PROBLEM TO WORK ON:
Word for word, repeat each entry that follows.

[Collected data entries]
--

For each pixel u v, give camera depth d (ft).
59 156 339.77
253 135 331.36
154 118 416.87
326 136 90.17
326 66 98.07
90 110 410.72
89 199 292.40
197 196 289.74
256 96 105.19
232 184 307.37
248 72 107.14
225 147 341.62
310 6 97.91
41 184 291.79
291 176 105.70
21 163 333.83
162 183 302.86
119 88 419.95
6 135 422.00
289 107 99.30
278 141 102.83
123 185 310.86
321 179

--

ANSWER TO THIS TASK:
For each pixel u v, give camera depth d (ft).
59 156 339.77
253 135 331.36
154 118 416.87
326 136 90.17
326 66 98.07
90 110 410.72
89 199 292.40
197 196 289.74
256 96 105.19
232 184 307.37
248 72 107.14
225 147 341.62
310 6 97.91
41 184 291.79
291 176 105.70
21 163 333.83
162 183 302.86
119 88 419.95
6 135 422.00
289 107 99.30
278 141 102.83
123 185 310.86
321 179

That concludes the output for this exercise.